En Chine, Xi Jinping pourra présider à vie
Le Parlement chinois a aboli hier la limitation des mandats présidentiels, donnant les mains libres à Xi Jinping pour imposer sa vision à long terme d’une superpuissance toujours plus soumise au Parti communiste. À 64 ans, le président chinois le plus puissant depuis au moins un quart de siècle pourra rester à la tête de l’État au-delà du terme prévu de 2023.

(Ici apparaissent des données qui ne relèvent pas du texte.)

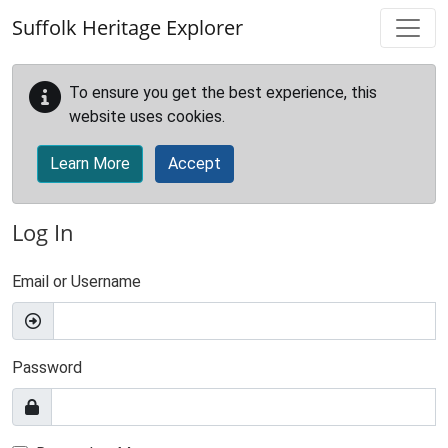
Skip to main content
Suffolk Heritage Explorer
To ensure you get the best experience, this
website uses cookies.
Learn More
Accept
Log In
Email or Username
Password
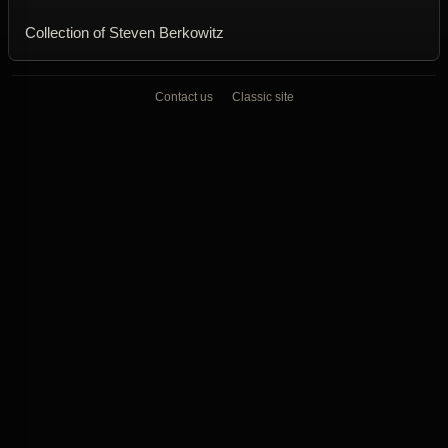
Collection of Steven Berkowitz
Contact us
Classic site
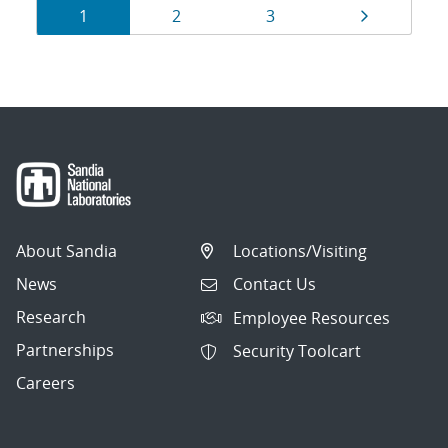
Results
Page
Page
Page
Page
1
2
3
navigation
About Sandia
Locations/Visiting
News
Contact Us
Research
Employee Resources
Partnerships
Security Toolcart
Careers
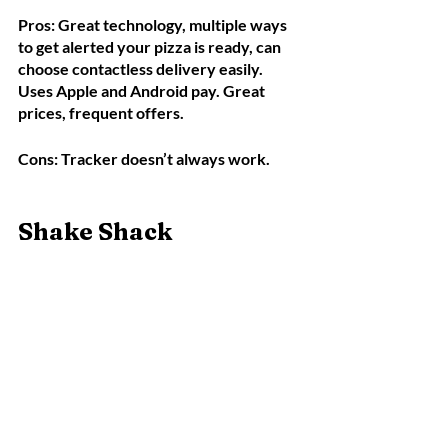
Pros: Great technology, multiple ways 
to get alerted your pizza is ready, can 
choose contactless delivery easily. 
Uses Apple and Android pay. Great 
prices, frequent offers.
Cons: Tracker doesn’t always work. 
Shake Shack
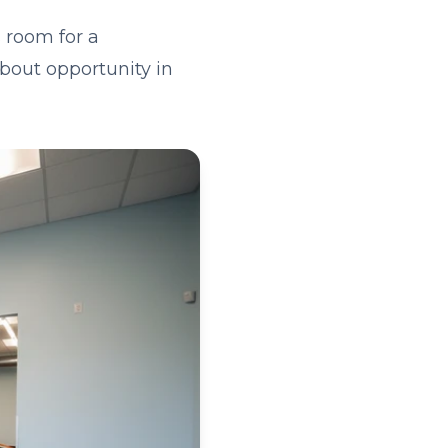
 room for a
about opportunity in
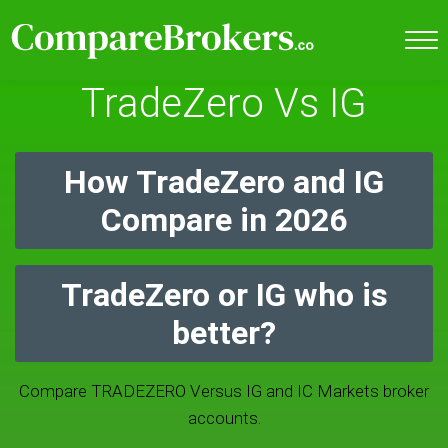
TradeZero Vs IG
How TradeZero and IG
Compare in 2026
TradeZero or IG who is
better?
Compare TRADEZERO Versus IG and IC Markets broker
accounts.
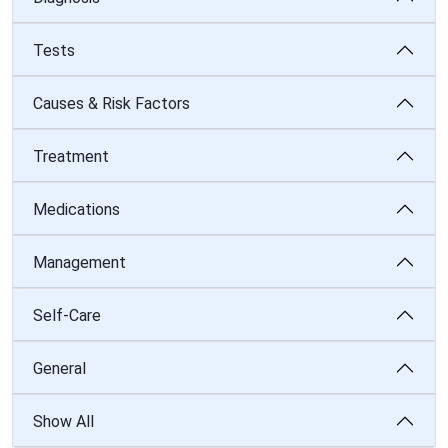
Tests
Causes & Risk Factors
Treatment
Medications
Management
Self-Care
General
Show All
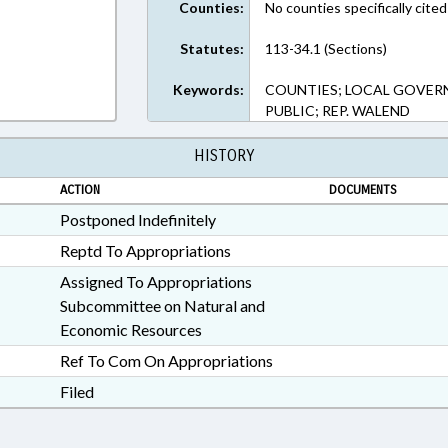
Counties:
No counties specifically cited
Statutes:
113-34.1 (Sections)
Keywords:
COUNTIES; LOCAL GOVERN
PUBLIC; REP. WALEND
HISTORY
ACTION
DOCUMENTS
Postponed Indefinitely
Reptd To Appropriations
Assigned To Appropriations
Subcommittee on Natural and
Economic Resources
Ref To Com On Appropriations
Filed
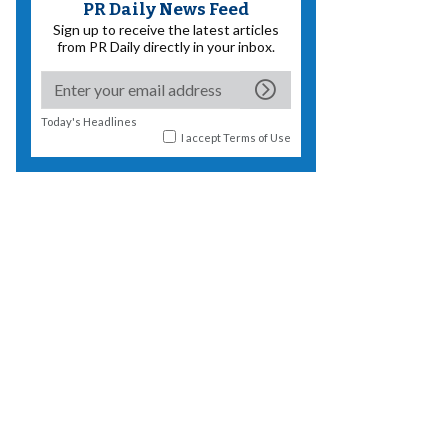
PR Daily News Feed
Sign up to receive the latest articles
from PR Daily directly in your inbox.
Today's Headlines
I accept
Terms of Use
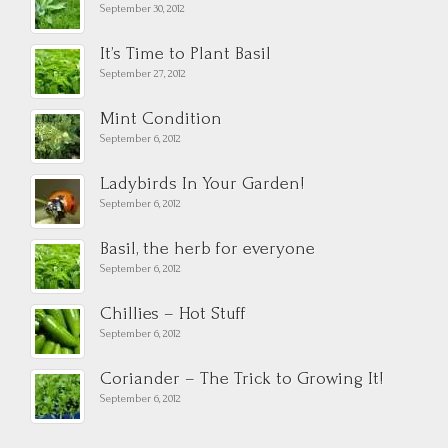
September 30, 2012
It’s Time to Plant Basil
September 27, 2012
Mint Condition
September 6, 2012
Ladybirds In Your Garden!
September 6, 2012
Basil, the herb for everyone
September 6, 2012
Chillies – Hot Stuff
September 6, 2012
Coriander – The Trick to Growing It!
September 6, 2012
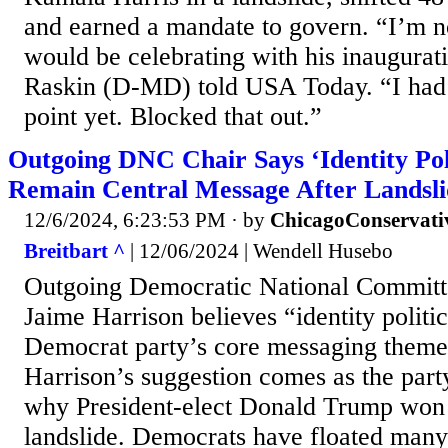
and earned a mandate to govern. “I’m no
would be celebrating with his inaugurat
Raskin (D-MD) told USA Today. “I had n
point yet. Blocked that out.”
Outgoing DNC Chair Says ‘Identity Poli
Remain Central Message After Landsli
12/6/2024, 6:23:53 PM
· by
ChicagoConservati
Breitbart ^
| 12/06/2024 | Wendell Husebo
Outgoing Democratic National Committ
Jaime Harrison believes “identity politi
Democrat party’s core messaging them
Harrison’s suggestion comes as the part
why President-elect Donald Trump won r
landslide. Democrats have floated many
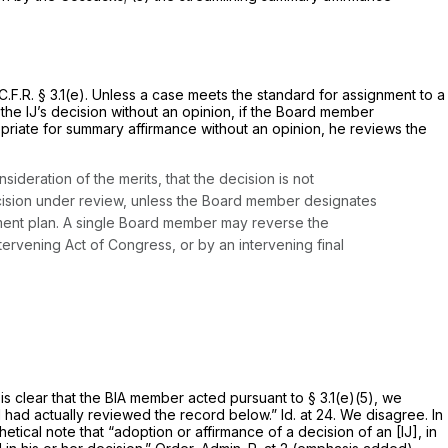
.F.R. § 3.1(e). Unless a case meets the standard for assignment to a
the IJ’s decision without an opinion, if the Board member
ropriate for summary affirmance without an opinion, he reviews the
deration of the merits, that the decision is not
decision under review, unless the Board member designates
ment plan. A single Board member may reverse the
ntervening Act of Congress, or by an intervening final
is clear that the BIA member acted pursuant to § 3.1(e)(5), we
rd had actually reviewed the record below.”
Id.
at 24. We disagree. In
etical note that “adoption or affirmance of a decision of an [IJ], in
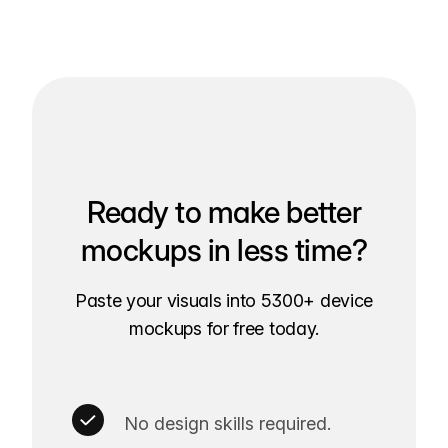
Ready to make better
mockups in less time?
Paste your visuals into 5300+ device
mockups for free today.
No design skills required.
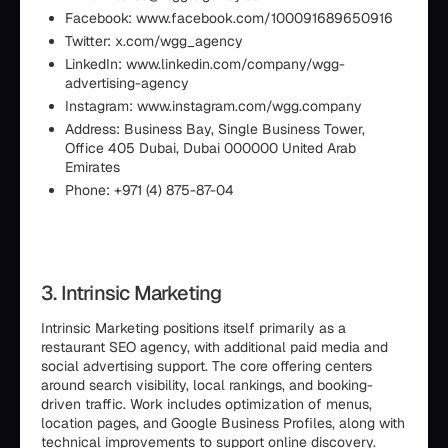
Facebook: www.facebook.com/100091689650916
Twitter: x.com/wgg_agency
LinkedIn: www.linkedin.com/company/wgg-
advertising-agency
Instagram: www.instagram.com/wgg.company
Address: Business Bay, Single Business Tower,
Office 405 Dubai, Dubai 000000 United Arab
Emirates
Phone: +971 (4) 875-87-04
3. Intrinsic Marketing
Intrinsic Marketing positions itself primarily as a
restaurant SEO agency, with additional paid media and
social advertising support. The core offering centers
around search visibility, local rankings, and booking-
driven traffic. Work includes optimization of menus,
location pages, and Google Business Profiles, along with
technical improvements to support online discovery.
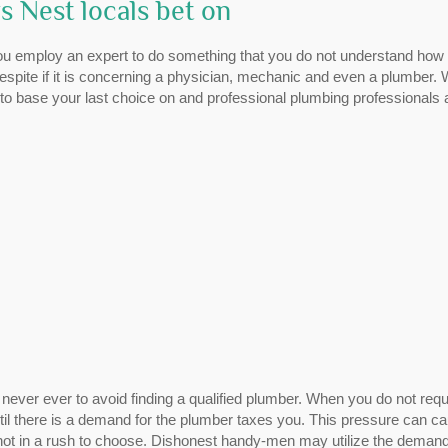
 Nest locals bet on
You employ an expert to do something that you do not understand how 
spite if it is concerning a physician, mechanic and even a plumber.
to base your last choice on and professional plumbing professionals 
ver ever to avoid finding a qualified plumber. When you do not requ
ntil there is a demand for the plumber taxes you. This pressure can c
f not in a rush to choose. Dishonest handy-men may utilize the deman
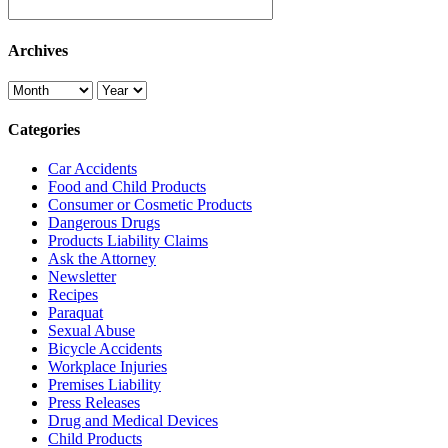
Archives
Categories
Car Accidents
Food and Child Products
Consumer or Cosmetic Products
Dangerous Drugs
Products Liability Claims
Ask the Attorney
Newsletter
Recipes
Paraquat
Sexual Abuse
Bicycle Accidents
Workplace Injuries
Premises Liability
Press Releases
Drug and Medical Devices
Child Products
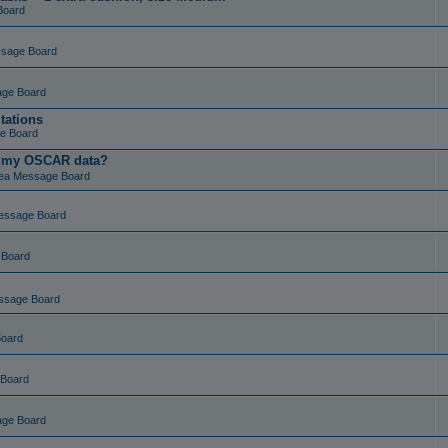
Board
ssage Board
age Board
tations
e Board
t my OSCAR data?
ea Message Board
essage Board
 Board
ssage Board
Board
 Board
age Board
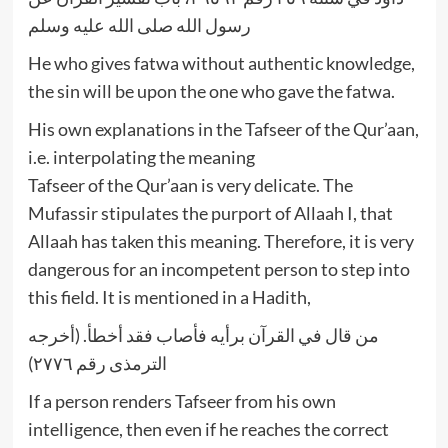
رسول الله صلى الله عليه وسلم
He who gives fatwa without authentic knowledge,
the sin will be upon the one who gave the fatwa.
His own explanations in the Tafseer of the Qur’aan,
i.e. interpolating the meaning
Tafseer of the Qur’aan is very delicate. The
Mufassir stipulates the purport of Allaah I, that
Allaah has taken this meaning. Therefore, it is very
dangerous for an incompetent person to step into
this field. It is mentioned in a Hadith,
من قال في القرآن برأيه فأصاب فقد أخطأ. (أخرجه
الترمذى رقم ٢٧٧٦)
If a person renders Tafseer from his own
intelligence, then even if he reaches the correct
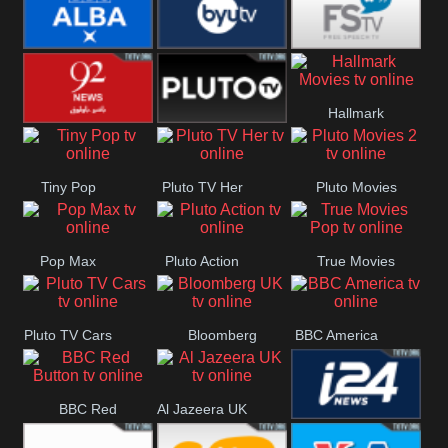
Quest
Really
Dave
BBC ALBA
BYUTV
Free Speech
Hallmark
92 News UK
Pluto
Movies
Tiny Pop
Pluto TV Her
Pluto Movies
Headlines
2
Pop Max
Pluto Action
True Movies
Pop
Pluto TV Cars
Bloomberg
BBC America
UK
BBC Red
Al Jazeera UK
i24 News UK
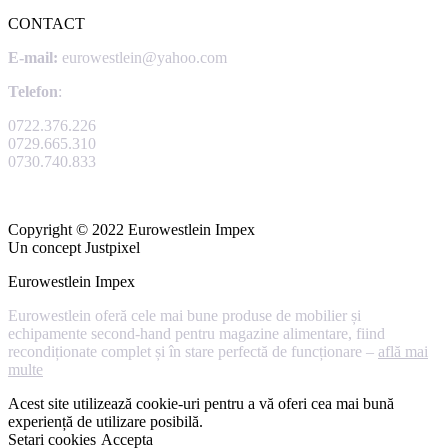
CONTACT
E-mail:
eurowestlein@yahoo.com
Telefon
:
0722.376.226
0729.665.310
0730.740.833
Copyright © 2022 Eurowestlein Impex
Un concept Justpixel
Eurowestlein Impex
Eurowestlein oferă cele mai bune produse de mobilier și
echipamente second-hand pentru magazine alimentare, fiind
recondiționate complet și în stare perfectă de funcționare –
află mai
multe
Acest site utilizează cookie-uri pentru a vă oferi cea mai bună
experiență de utilizare posibilă.
Setari cookies
Accepta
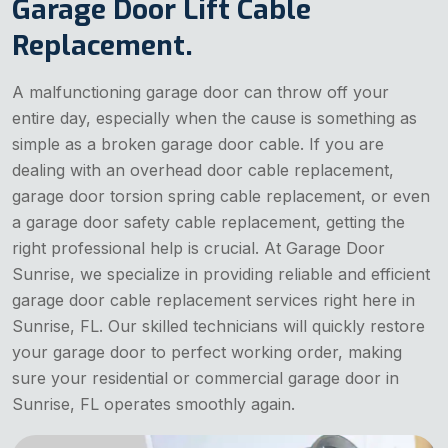
Garage Door Lift Cable
Replacement.
A malfunctioning garage door can throw off your
entire day, especially when the cause is something as
simple as a broken garage door cable. If you are
dealing with an overhead door cable replacement,
garage door torsion spring cable replacement, or even
a garage door safety cable replacement, getting the
right professional help is crucial. At Garage Door
Sunrise, we specialize in providing reliable and efficient
garage door cable replacement services right here in
Sunrise, FL. Our skilled technicians will quickly restore
your garage door to perfect working order, making
sure your residential or commercial garage door in
Sunrise, FL operates smoothly again.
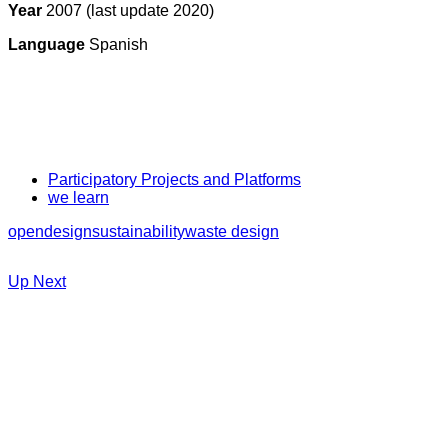
Year
2007 (last update 2020)
Language
Spanish
Participatory Projects and Platforms
we learn
opendesign
sustainability
waste design
Up Next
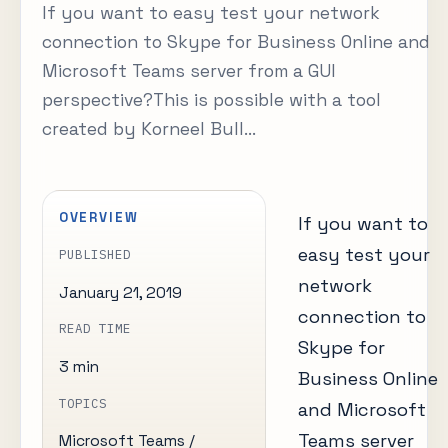
If you want to easy test your network
connection to Skype for Business Online and
Microsoft Teams server from a GUI
perspective?This is possible with a tool
created by Korneel Bull...
OVERVIEW
If you want to
easy test your
PUBLISHED
network
January 21, 2019
connection to
READ TIME
Skype for
3 min
Business Online
TOPICS
and Microsoft
Teams server
Microsoft Teams /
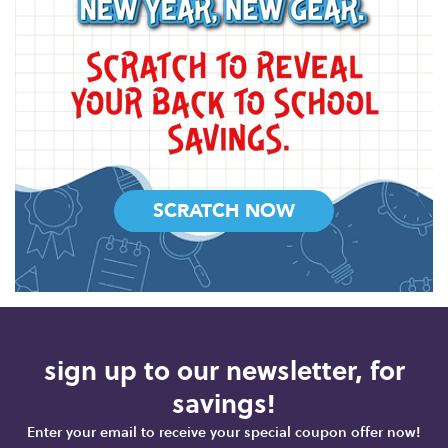
SCRATCH NOW
sign up to our newsletter, for
savings!
Enter your email to receive your special coupon offer now!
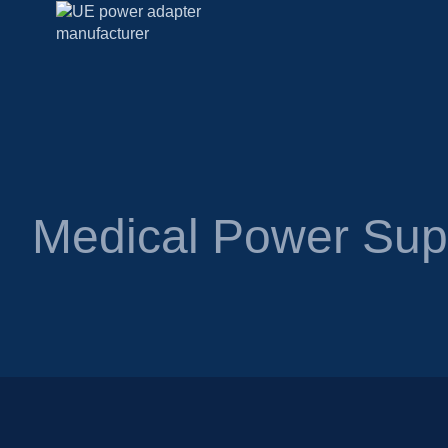
Medical Power Su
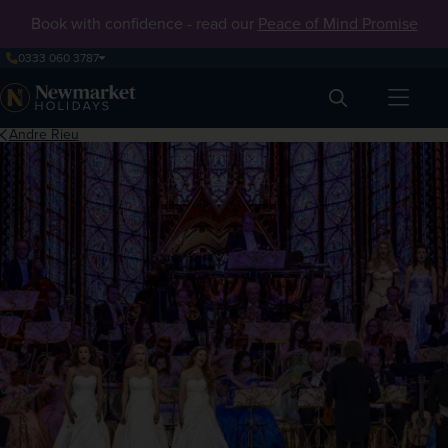
Book with confidence - read our
Peace of Mind Promise
0333 060 3787
Search
Andre Rieu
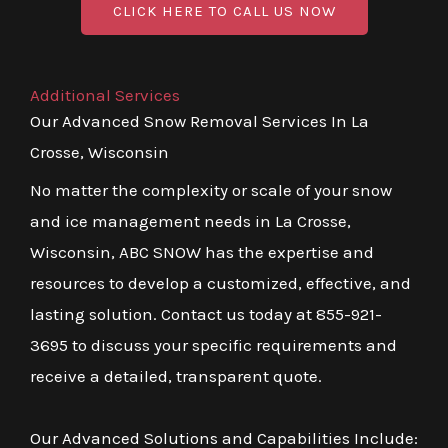
CLICK HERE TO CALL US NOW
Additional Services
Our Advanced Snow Removal Services In La
Crosse, Wisconsin
No matter the complexity or scale of your snow
and ice management needs in La Crosse,
Wisconsin, ABC SNOW has the expertise and
resources to develop a customized, effective, and
lasting solution. Contact us today at 855-921-
3695 to discuss your specific requirements and
receive a detailed, transparent quote.
Our Advanced Solutions and Capabilities Include:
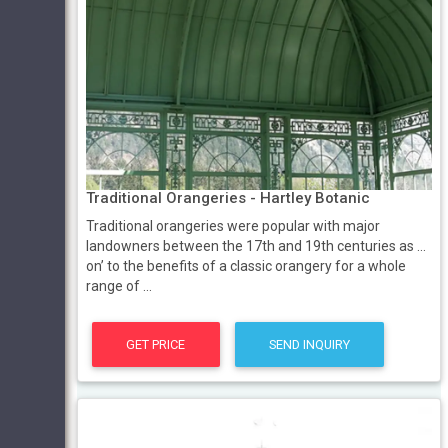
Traditional Orangeries - Hartley Botanic
Traditional orangeries were popular with major
landowners between the 17th and 19th centuries as ...
on’ to the benefits of a classic orangery for a whole
range of ...
GET PRICE
SEND INQUIRY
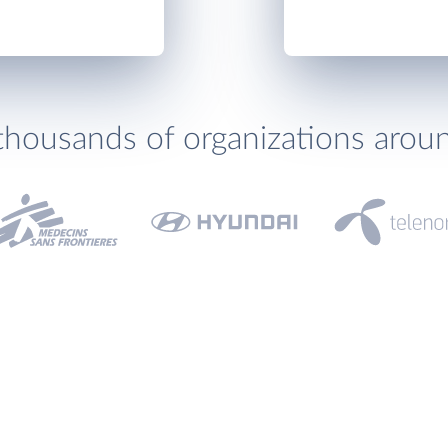
thousands of organizations arou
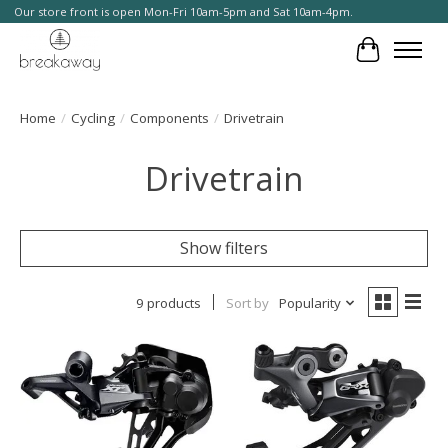
Our store front is open Mon-Fri 10am-5pm and Sat 10am-4pm.
Cart
Home
/
Cycling
/
Components
/
Drivetrain
Drivetrain
Show filters
9 products
Sort by
Popularity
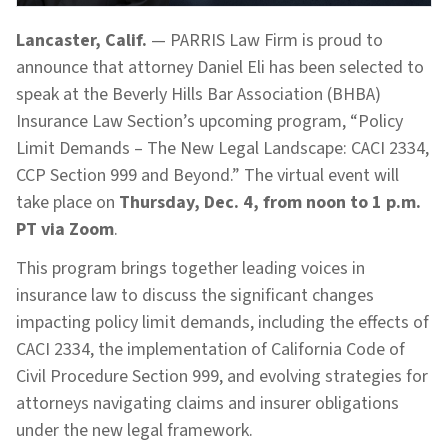
Lancaster, Calif.
— PARRIS Law Firm is proud to
announce that attorney Daniel Eli has been selected to
speak at the Beverly Hills Bar Association (BHBA)
Insurance Law Section’s upcoming program, “Policy
Limit Demands – The New Legal Landscape: CACI 2334,
CCP Section 999 and Beyond.” The virtual event will
take place on
Thursday, Dec. 4, from noon to 1 p.m.
PT via Zoom
.
This program brings together leading voices in
insurance law to discuss the significant changes
impacting policy limit demands, including the effects of
CACI 2334, the implementation of California Code of
Civil Procedure Section 999, and evolving strategies for
attorneys navigating claims and insurer obligations
under the new legal framework.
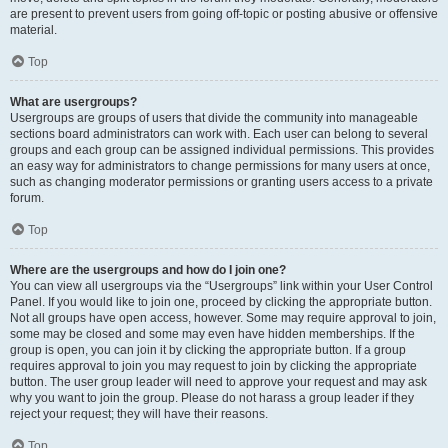
are present to prevent users from going off-topic or posting abusive or offensive
material.
Top
What are usergroups?
Usergroups are groups of users that divide the community into manageable
sections board administrators can work with. Each user can belong to several
groups and each group can be assigned individual permissions. This provides
an easy way for administrators to change permissions for many users at once,
such as changing moderator permissions or granting users access to a private
forum.
Top
Where are the usergroups and how do I join one?
You can view all usergroups via the “Usergroups” link within your User Control
Panel. If you would like to join one, proceed by clicking the appropriate button.
Not all groups have open access, however. Some may require approval to join,
some may be closed and some may even have hidden memberships. If the
group is open, you can join it by clicking the appropriate button. If a group
requires approval to join you may request to join by clicking the appropriate
button. The user group leader will need to approve your request and may ask
why you want to join the group. Please do not harass a group leader if they
reject your request; they will have their reasons.
Top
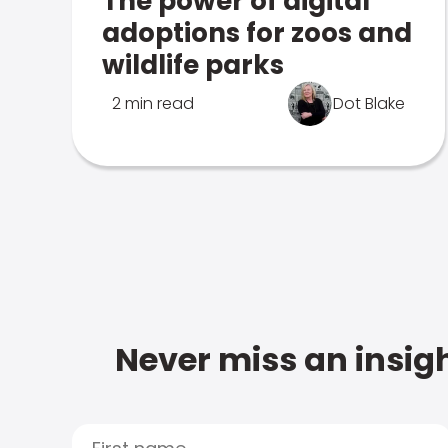
The power of digital
adoptions for zoos and
wildlife parks
2 min read
Dot Blake
Never miss an insigh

Deux « contre » et trois abstentions
Par 2 958 voix pour, deux contre et trois abstentions (la majorité des deux tiers était requise), les députés de l’Assemblée nationale populaire (ANP) ont sans surprise plébiscité, lors d’un vote à bulletins secrets, un changement de la Constitution, qui limitait les mandats présidentiels à deux fois cinq ans. L’amendement fait aussi entrer «la pensée Xi Jinping» dans la Constitution, ainsi que «le rôle dirigeant» du Parti communiste chinois (PCC) dans son article premier. Cette disposition peut laisser entrevoir une recrudescence de la répression contre les opposants au régime, qui pourraient être accusés d’atteinte à la Constitution pour avoir simplement contesté la mainmise du PCC sur le pouvoir. Depuis son arrivée à la tête du Parti fin 2012, puis de l’État début 2013, Xi Jinping a encore accru l’autorité du régime, à grands renforts de propagande et d’une omniprésence dans les médias d’État. Héraut de la « grande renaissance de la nation chinoise », il cherche à incarner, face à l’Occident, la revanche d’une superpuissance moderne et respectée à l’horizon 2050. Le tout sans concession aux libertés individuelles : une loi réprime sévèrement la dissidence sur Internet, et des défenseurs des droits de l’homme ont été condamnés à de lourdes peines.
« Un nouveau tyran à la Mao »
Le projet de changement constitutionnel a été rendu public à la dernière minute il y a tout juste deux semaines, stupéfiant une partie de l’opinion, tandis que les réactions critiques ou consternées sur Internet étaient promptement censurées. La limite de deux mandats avait été imposée dans la Constitution de 1982 par l’homme fort de l’époque, Deng Xiaoping, afin d’éviter un retour au régime dictatorial de l’ère Mao Tsé-toung (1949-76). « Quarante-deux ans plus tard, à l’ère d’Internet et de la mondialisation, un nouveau Grand leader, un nouveau tyran à la Mao se lève sur la Chine» ,a dénoncé le dissident Hu Jia, interrogé au téléphone depuis le sud du pays, où les autorités l’ont emmené en « vacances forcées ».